O objetivo de “fazer caixa” é evidente, inclusive pela sistemática de pagamento parcelado previsto: “enquanto não consolidada a dívida, o contribuinte deve calcular e recolher mensalmente parcela equivalente ao montante dos débitos objeto do parcelamento, dividido pelo número de prestações pretendidas” (cf. art. 39, § 8º, exceto quanto à regra ref. aos lucros no exterior, cf. art. 40, §§ 9º e 10).
Em todo caso, os últimos parágrafos de cada artigo (39 e 40) estabelecem que a SRFB e a PGFN, no âmbito de suas competências, editarão os atos necessários à execução do parcelamento em questão. Tais atos são esperados para os próximos dias e serão importantes para elucidar algumas possíveis dúvidas.
Com efeito, um ponto que merece elucidação pelo ato regulamentar diz respeito à conversão dos depósitos e eventual levantamento de saldo remanescente. Pela dicção da regra, o depósito será automática e integralmente convertido em pagamento definitivo e as reduções previstas na lei serão aplicadas apenas e tão somente ao saldo remanescente a ser pago ou parcelado. Assim, não teria qualquer redução o contribuinte que tiver depositado a integralidade de seus débitos.
De toda maneira, é bom ter presente que esse programa específico de parcelamento foi instituído exclusivamente para as empresas que discutem passivo tributário, oriundo de cobranças e autuações fiscais, tanto no âmbito administrativo como também na seara judicial. A lei não se dirige àquelas empresas que discutem judicialmente possível oportunidade com o reconhecimento da ilegitimidade da espúria inclusão da parcela do ICMS da base de cálculo da COFINS/PIS (com a obtenção de medida liminar, a realização mensal de depósitos e até a manutenção do recolhimento normal).

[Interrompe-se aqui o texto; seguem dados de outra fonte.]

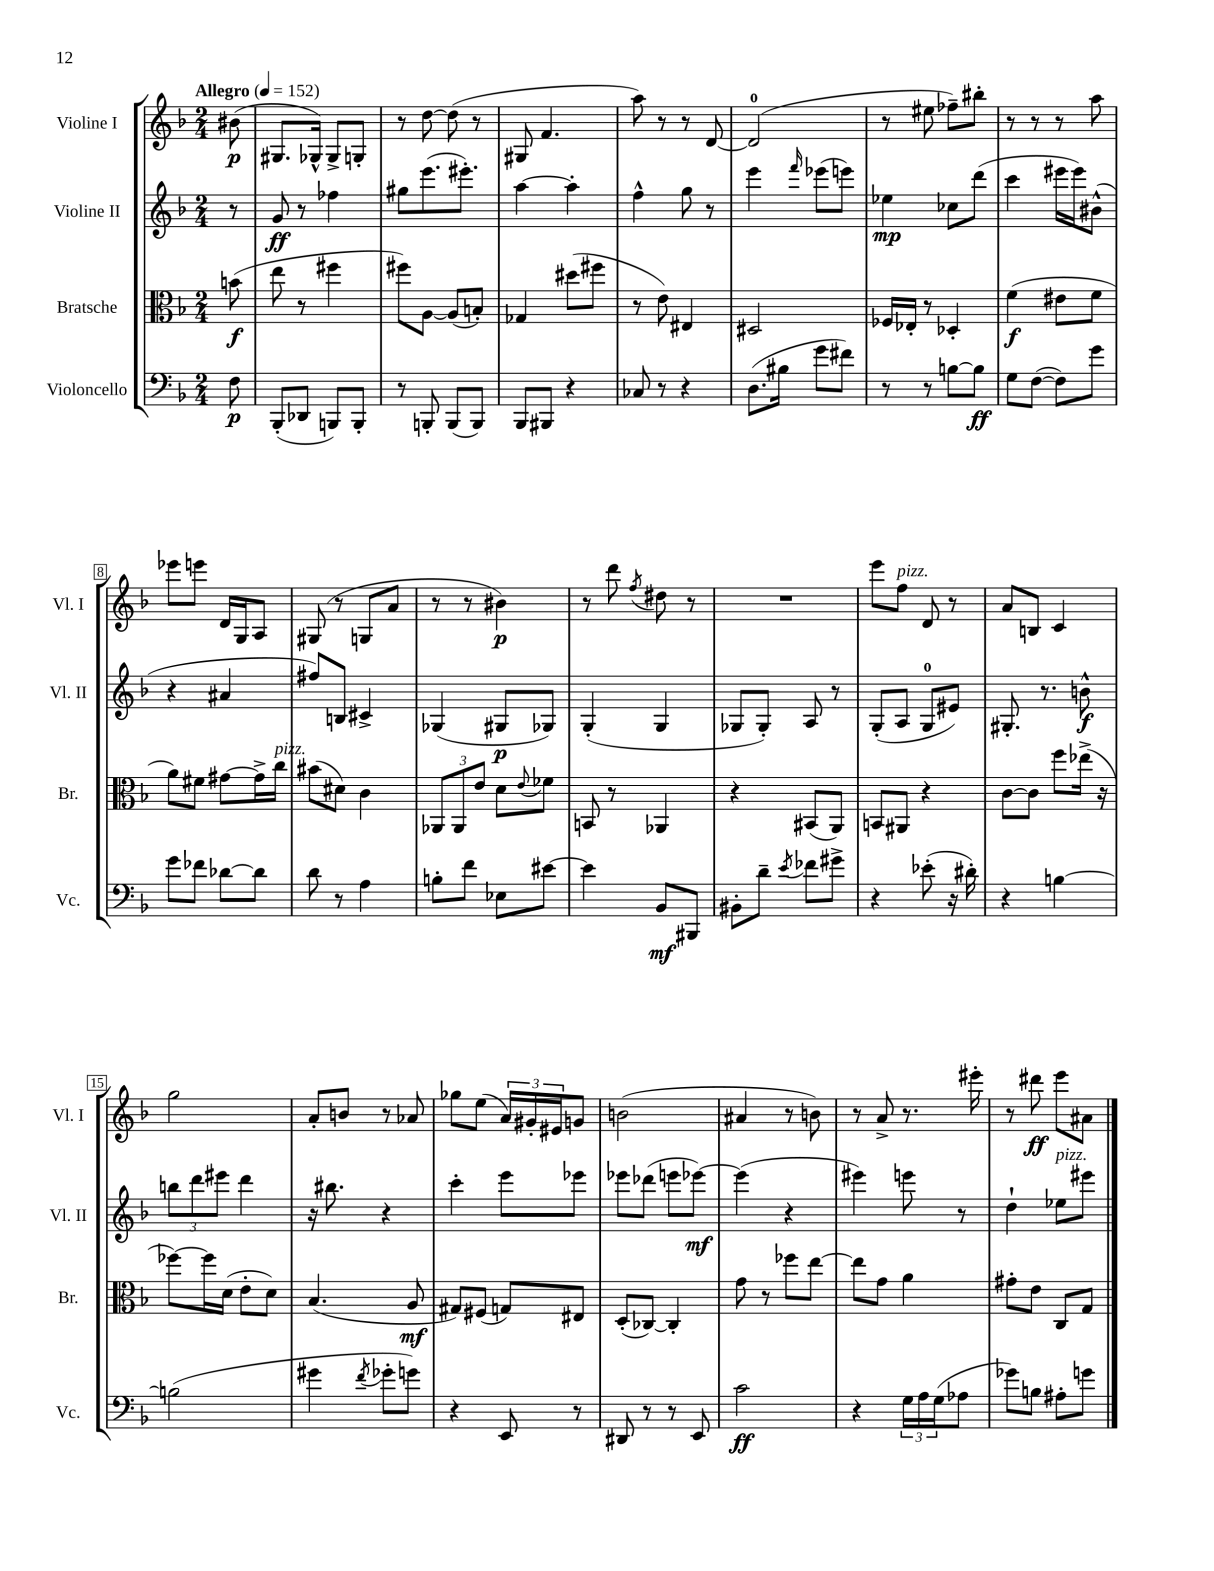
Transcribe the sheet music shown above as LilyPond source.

<<
\new StaffGroup <<
\new Staff = "s0" \with { instrumentName = "Violine I" shortInstrumentName = "Vl. I" } {
    \clef treble \key f \major \numericTimeSignature \time 2/4 \partial 8 \tempo "Allegro" 4 = 152
    bis'8\p( |
    gis8. ges16-^) ges8-> g8-. |
    r8 d''8~ d''8( r8 |
    gis8 f'4. |
    a''8) r8 r8 d'8~ |
    d'2-0( |
    r8 eis''8 fes''8--) bis''8-. |
    r8 r8 r8 a''8 |
    ees'''8 e'''8 d'16 g16 a8 |
    gis8( r8 g8 a'8 |
    r8 r8 bis'4\p) |
    r8 d'''8 \acciaccatura { f''8 } dis''8 r8 |
    R2 |
    e'''8 f''8^\markup { \italic "pizz." } d'8 r8 |
    a'8 b8 c'4 |
    g''2 |
    a'8-. b'8 r8 aes'8 |
    ges''8 e''8( \tuplet 3/2 { a'16) gis'16-. eis'16 } g'8 |
    b'2( |
    ais'4 r8 b'8) |
    r8 a'8-> r8. eis'''16-. |
    r8 dis'''8\ff e'''8 ais'8 \bar "|." |
}
\new Staff = "s1" \with { instrumentName = "Violine II" shortInstrumentName = "Vl. II" } {
    \clef treble \key f \major \numericTimeSignature \time 2/4 \partial 8
    r8 |
    g'8\ff r8 fes''4 |
    gis''8 e'''8.( eis'''8.-.) |
    a''4~ a''4-. |
    f''4-^ g''8 r8 |
    e'''4 \grace { f'''16 } ees'''8( e'''8) |
    ees''4\mp ces''8 d'''8( |
    c'''4 eis'''16 eis'''16) bis'8-^( |
    r4 ais'4 |
    fis''8) b8 cis'4-> |
    ges4( gis8\p ges8) |
    g4-.( g4 |
    ges8 ges8-.) a8 r8 |
    g8-.( a8 g8-0 eis'8) |
    gis8.-. r8. b'8-^\f |
    \tuplet 3/2 { b''8 d'''8 eis'''8 } d'''4 |
    r16 bis''8. r4 |
    c'''4-. e'''8 ees'''8 |
    ees'''8 des'''8( e'''8 ees'''8~\mf) |
    ees'''4( r4 |
    eis'''4) e'''8 r8 |
    d''4-! ees''8^\markup { \italic "pizz." } eis'''8 \bar "|." |
}
\new Staff = "s2" \with { instrumentName = "Bratsche" shortInstrumentName = "Br." } {
    \clef alto \key f \major \numericTimeSignature \time 2/4 \partial 8
    b'8\f( |
    e''8 r8 fis''4 |
    fis''8) a8~ a8( b8-.) |
    ges4 dis''8( fis''8 |
    r8 e'8) eis4 |
    dis2 |
    fes16 ees16-. r8 des4-. |
    f'4\f( eis'8 f'8 |
    a'8) fis'8 gis'8~ gis'16-> c''16^\markup { \italic "pizz." } |
    bis'8( dis'8) c'4 |
    \tuplet 3/2 { aes,8 aes,8 e'8 } d'8 \appoggiatura { e'8 } fes'8 |
    b,8 r8 aes,4 |
    r4 bis,8( a,8) |
    b,8 ais,8 r4 |
    c'8~ c'8 f''8 ees''16->( r16 |
    fes''8~) fes''16 d'16( e'8-. d'8) |
    bes4.( a8\mf |
    gis8) fis8( g8) eis8 |
    d8-.( ces8~) ces4-. |
    g'8 r8 fes''8 e''8~ |
    e''8 g'8 a'4 |
    gis'8-. e'8 c8 g8 \bar "|." |
}
\new Staff = "s3" \with { instrumentName = "Violoncello" shortInstrumentName = "Vc." } {
    \clef bass \key f \major \numericTimeSignature \time 2/4 \partial 8
    f8\p |
    bes,,8-.( des,8 b,,8) b,,8-. |
    r8 b,,8-. b,,8( b,,8) |
    bes,,8 bis,,8 r4 |
    ces8 r8 r4 |
    d8.( bis16 g'8 fis'8) |
    r8 r8 b8~ b8\ff |
    g8 f8~( f8) g'8 |
    g'8 fes'8 des'8~ des'8 |
    d'8 r8 a4 |
    b8-. f'8 ees8 eis'8~ |
    eis'4 bes,8\mf bis,,8 |
    bis,8-. d'8-- \acciaccatura { e'8 } fes'8 gis'8-> |
    r4 ees'8-.( r16 dis'16-.) |
    r4 b4~ |
    b2( |
    gis'4 \acciaccatura { f'8 } ges'8-. g'8) |
    r4 e,8 r8 |
    dis,8 r8 r8 e,8 |
    c'2\ff |
    r4 \tuplet 3/2 { g16 a16 g16( } aes8 |
    ges'8) b8 ais8-. g'8 \bar "|." |
}
>>
>>
\layout { \context { \Score \override BarNumber.stencil = #(make-stencil-boxer 0.1 0.3 ly:text-interface::print) } }
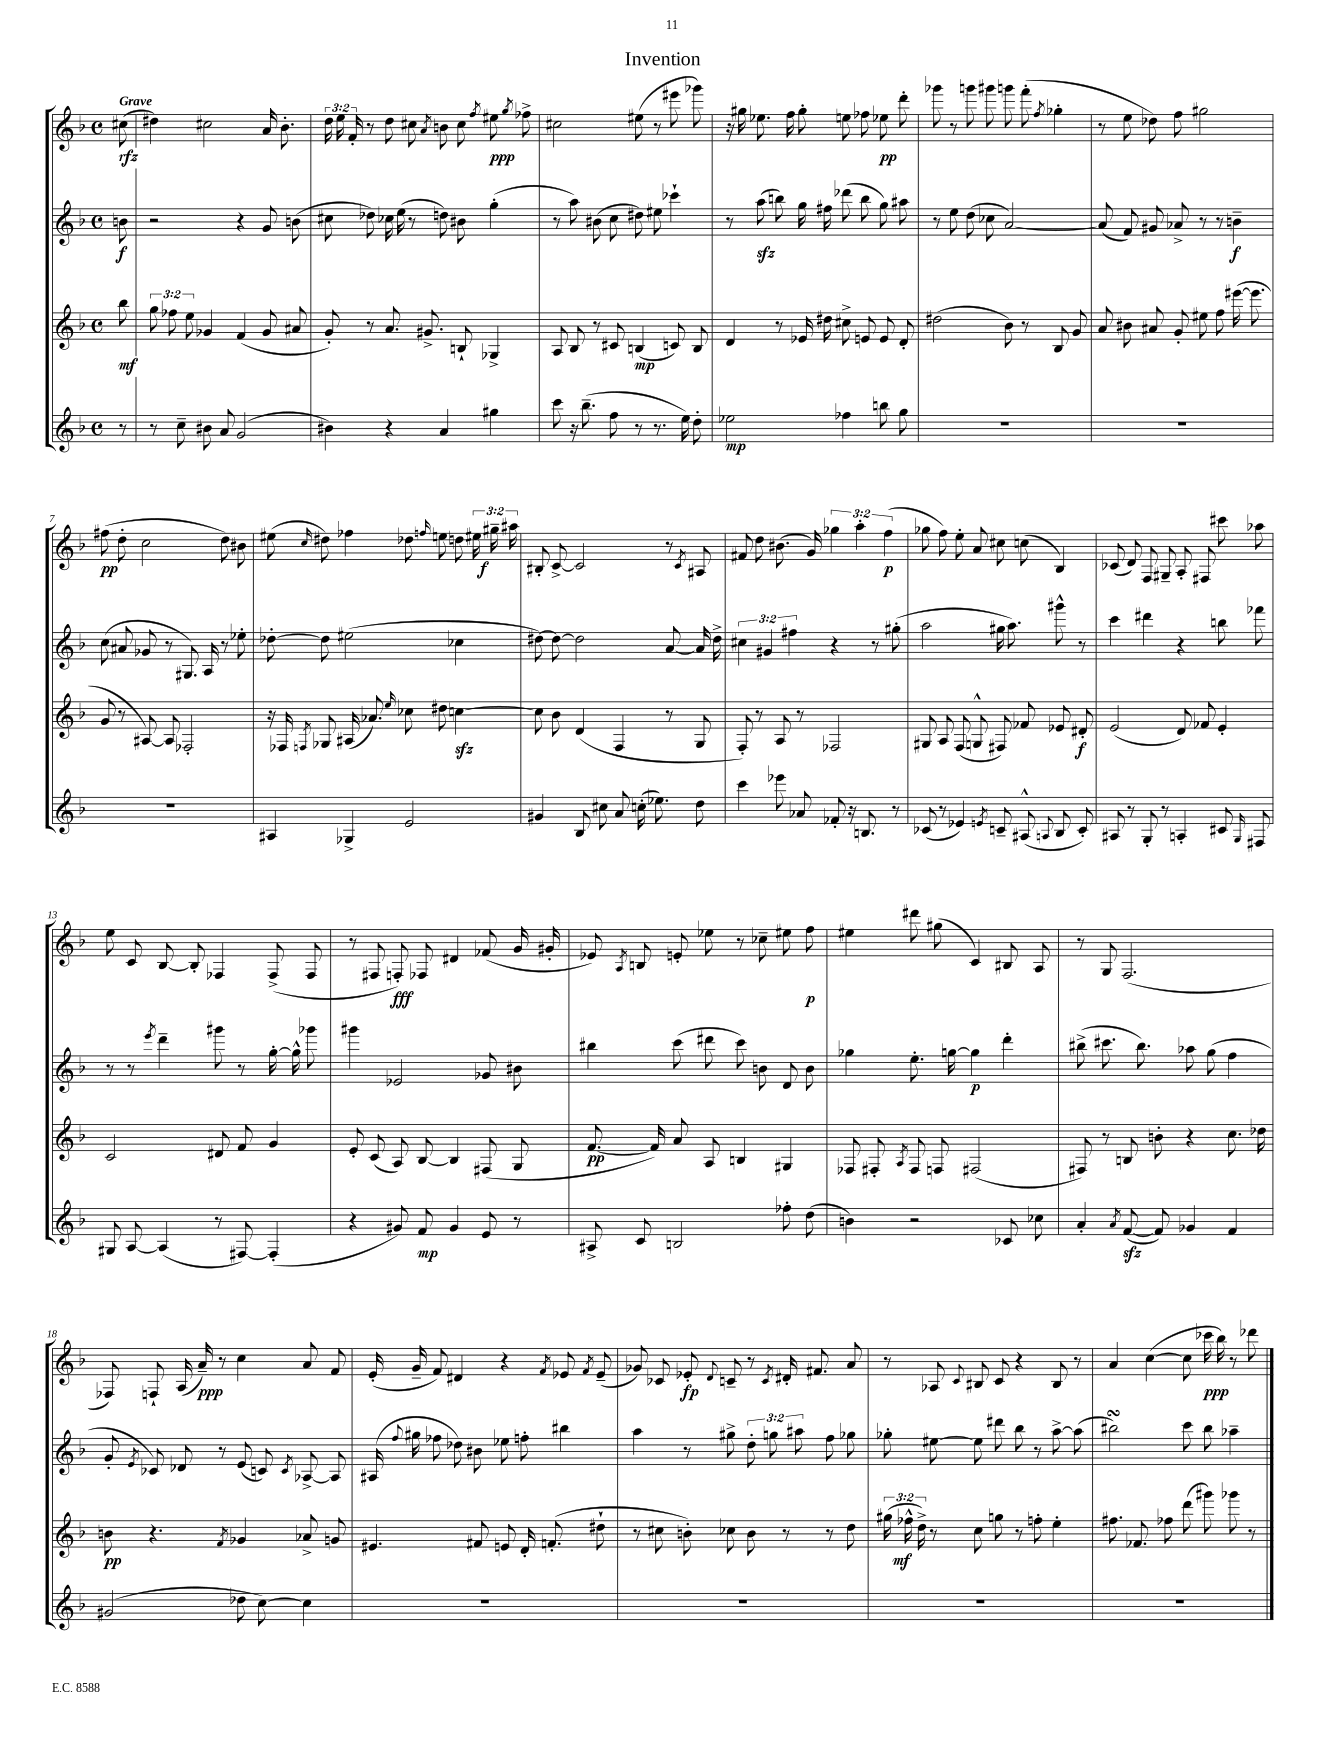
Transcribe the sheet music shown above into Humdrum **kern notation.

**kern	**kern	**kern	**kern
*staff4	*staff3	*staff2	*staff1
*clefG2	*clefG2	*clefG2	*clefG2
*k[b-]	*k[b-]	*k[b-]	*k[b-]
*M4/4	*M4/4	*M4/4	*M4/4
*met(c)	*met(c)	*met(c)	*met(c)
8r	8bb-\	8b\	(8cc#\
=	=	=	=
8r	12gg\	2r	4dd#\)
.	12ff-\	.	.
8cc~\	.	.	.
.	12ee\	.	.
8b#\	4g-/	.	2cc#\
8a/	.	.	.
(2g/	(4f/	4r	.
.	8g-/	8g/	16a/
.	.	.	8.b-'\
.	8a#/	(8b\	.
=	=	=	=
4b#\)	8g'/)	8cc#\	24dd\
.	.	.	24ee\
.	.	.	24f'/
.	8r	8dd-\)	8r
4r	8.a/	16cc-\	8dd\
.	.	(16ee\	.
.	.	8r	8cc#\
.	8.g#^/	.	.
.	.	.	8qa/
4a/	.	8dd\)	8b\
.	8B`/	8b#\	8cc#\
.	.	.	8qff/
4gg#\	4G-^/	(4gg'\	8ee#\
.	.	.	8qgg/
.	.	.	8ff-^\
=	=	=	=
8ccc\	8A/	8r	2cc#\
16r	8B-/	8aa\)	.
(8.bb-~\	.	.	.
.	8r	(8b#\	.
8ff\	8c#/	8cc\	.
8r	(4B/	8dd#\)	(8ee#\
8.r	.	8ee#\	8r
.	8c/)	4ccc-`\	8eee#\
16ee\)	.	.	.
8dd'\	8B/	.	8ggg-\)
=	=	=	=
2ee-\	4d/	8r	16r
.	.	.	16gg#\
.	.	(8aa\	8.ee-\
.	8r	8bb\)	.
.	.	.	16ff\
.	16e-/	16gg\	8gg#'\
.	16dd#\	16ff#\	.
4ff-\	8cc#^\	(8ddd-\	8ee\
.	8e/	8bb\	8ff-\
8bb\	8e/	8gg\)	8ee-\
8gg\	8d'/	8aa#\	8ddd'\
=	=	=	=
1r	(2dd#\	8r	8ggg-\
.	.	8ee\	8r
.	.	(8dd\	8ggg\
.	.	8cc-\	8ggg#\
.	8b-\)	[2a/)	8ggg\
.	8r	.	(8fff'\
.	.	.	8qff/
.	8B-/	.	4gg-'\
.	8g/	.	.
=	=	=	=
1r	8a/	(8a/]	8r
.	8b#\	8f/)	8ee\
.	8a#/	8g#/	8dd-\)
.	8g'/	8a-^/	8ff\
.	8ee#\	8r	2gg#\
.	8ff\	8r	.
.	([16eee#\	4b~\	.
.	8.eee#\]	.	.
=	=	=	=
1r	8g/	(8cc\	(8ff#\
.	8r	8a#/	8dd'\
.	[8A#/)	8g-/	2cc\
.	8A#/]	8r	.
.	2F-'/	8.G#/)	.
.	.	16A/	.
.	.	8r	8dd\)
.	.	8ee-'\	8b#\
=	=	=	=
4A#/	16r	[8dd-'\	(8ee#\
.	16F-/	.	.
.	8qF/	.	16qqcc/
.	8G-/	8dd-\]	8dd#\)
4G-^/	(16A#/	(2ee#\	4ff-\
.	8.a-/)	.	.
.	16qqee/	.	.
2e/	8cc-\	.	8dd-\
.	.	.	16qqff/
.	8dd#\	.	8ee\
.	[4cc\	4cc-\	8dd\
.	.	.	24ee#\
.	.	.	24gg#~\
.	.	.	24aa#\
=	=	=	=
4g#/	8cc\]	[8dd#\)	8B#'/
.	8b-\	8dd#\_	[8c^/
8B-/	(4d/	2dd#\]	2c/]
8cc#\	.	.	.
8a/	4F/	.	.
(16cc'\	.	.	.
8.ee-\)	.	.	.
.	8r	[8a/	8r
.	.	.	8qc/
8dd\	8G/	16a/]	8A#/
.	.	16dd#^\	.
=	=	=	=
4ccc\	8F'/)	6cc#\	8f#/
.	8r	.	8dd\
.	.	6g#/	.
8eee-\	8A/	.	(8.b#\
.	.	6ff#\	.
8a-/	8r	.	.
.	.	.	16g/)
8f-'/	2F-/	4r	6gg-\
16r	.	.	.
.	.	.	6aa'\
8.B/	.	.	.
.	.	8r	.
.	.	.	(6ff\
8r	.	(8gg#'\	.
=	=	=	=
(8c-/	8G#/	2aa\	8gg-\
8r	8A/	.	8ff\)
4e-/)	(8F/	.	8ee'\
.	8G^^/	.	8a/
8qe/	.	.	.
8c~/	8F#/)	16gg#\	8cc#\
.	.	8.aa\)	.
(8A#^^/	8f-/	.	(8cc\
8qqA/	.	.	.
8B-/	8e-/	8ggg#^^\	4B-/)
8c'/)	8d#'/	8r	.
=	=	=	=
8A#/	(2e/	4ccc\	(8c-/
8r	.	.	8d/)
8G'/	.	4ddd#\	8F/
8r	.	.	8G#~/
4A'/	8d/)	4r	8A'/
.	8f-/	.	8F#/
8c#/	4e'/	8bb\	8ccc#\
16qqG/	.	.	.
8F#/	.	8fff-\	8aa-\
=	=	=	=
8G#/	2c/	8r	8ee\
[8A/	.	8r	8c/
.	.	8qeee/	.
(4A/]	.	4ddd~\	[8B-/
.	.	.	8B-'/]
8r	8d#/	8ggg#\	4F-/
[8F#/)	8f/	8r	.
(4F#'/]	4g/	[16gg'\	(8F-^/
.	.	16gg^^\]	.
.	.	8ggg-\	8F-/
=	=	=	=
4r	8e'/	4ggg#\	8r
.	(8c/	.	8F#/
8g#/)	8A/)	2e-/	8F'/)
8f/	[8B-/	.	8F-/
4g#/	4B-/]	.	4d#/
8e/	(8F#/	8g-/	(8f-/
8r	8G/	8b#\	16g/
.	.	.	16g#'/
=	=	=	=
8A#^/	[8.f/	4bb#\	8e-/)
.	.	.	8qA/
8c/	.	.	8B/
.	16f/])	.	.
2B/	8a/	(8ccc\	8e'/
.	8A/	8ddd#\	8ee-\
.	4B/	8ccc\)	8r
.	.	8b\	8cc-~\
8ff-'\	4G#/	8d/	8ee#\
(8dd\	.	8b\	8ff\
=	=	=	=
4b\)	8F-/	4gg-\	4ee#\
.	8F#'/	.	.
.	8qA/	.	.
2r	8F#/	8.ee'\	8ddd#\
.	8F/	.	(8gg#\
.	.	[16gg\	.
.	(2F#/	4gg\]	4c/)
8c-/	.	4ddd'\	8B#/
8cc-\	.	.	8A/
=	=	=	=
4a'/	8F#/)	(8bb#^\	8r
.	8r	8.ccc#\	8G/
8qa/	.	.	.
([8f/	8B/	.	(2.F/
.	.	8.bb#\)	.
8f/])	8b'\	.	.
4g-/	4r	8aa-\	.
.	.	(8gg\	.
4f/	8.cc\	4ff\	.
.	16dd-\	.	.
=	=	=	=
(2g#/	8b\	8g'/	8F-/)
.	.	8qe/	.
.	4.r	8c-/)	8F`/
.	.	8d-/	(16A/
.	.	.	16a~/)
.	.	8r	8r
.	8qf/	.	.
8dd-\	4g-/	(8e/	4cc\
[8cc\)	.	8c/)	.
.	.	8qc/	.
4cc\]	8a-^/	[8A-^/	8a/
.	8g/	8A-/]	8f/
=	=	=	=
1r	4.e#/	(16A#/	(16e'/
.	.	8qqff/	.
.	.	16gg#\	16g~/
.	.	8ff-\	8f/)
.	.	8dd-\)	4d#/
.	8f#/	8b#\	.
.	8e/	8ee-\	4r
.	16d'/	8ff'\	.
.	(8.f'/	.	.
.	.	.	8qf/
.	.	4bb#\	8e-/
.	.	.	8qf/
.	8dd#`\	.	(8e-~/
=	=	=	=
1r	8r	4aa\	8g-/)
.	8cc#\	.	8c-/
.	8b'\)	8r	8e-'/
.	.	.	8qqd/
.	8cc-\	8gg#^\	8c~/
.	8b\	12dd'\	8r
.	.	12gg\	.
.	.	.	8qc/
.	8r	.	16d#'/
.	.	12aa#\	.
.	.	.	8.f#/
.	8r	8ff\	.
.	8dd\	8gg-\	8a/
=	=	=	=
1r	(24gg#\	8gg-'\	8r
.	24ff-^^\	.	.
.	24dd^\)	.	.
.	8r	[8ee#\	8A-/
.	.	.	8qqc/
.	8cc\	8ee#\]	8B#/
.	8gg\	8ddd#\	8c/
.	8r	8bb-\	4r
.	8ff'\	8r	.
.	4ee'\	[8aa^\	8B#/
.	.	(8aa\]	8r
=	=	=	=
1r	8.ff#\	2bb#\)	4a/
.	8.f-/	.	.
.	.	.	([4cc\
.	8ff-\	.	.
.	(8ddd\	8ccc\	8cc\]
.	8ggg#\)	8bb#\	16ccc-\
.	.	.	16bb-\)
.	8ggg-\	4aa-~\	8r
.	8r	.	8ddd-\
==	==	==	==
*-	*-	*-	*-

Cuidando-se dos débitos materializados no passivo, aí sim cabe uma decisão gerencial da empresa, que leve em conta os cálculos na ponta do lápis depois da regulamentação cabível, bem como a possibilidade de êxito da discussão posta na esfera administrativa ou judicial, especialmente à luz de eventuais especificidades de cada caso concreto.
Melhor ainda seria se nesse interregno, até o dia 29.11.2013, o Relator da ADC 18 liberasse o seu voto, o Presidente colocasse o caso em pauta para julgamento e o Pleno decidisse a questão. Uma vez posta a questão sob julgamento, levando em conta que a matéria não é complexa e os argumentos favoráveis e contrários são conhecidos, é provável que a Suprema Corte decida a questão sem que haja pedido de vistas.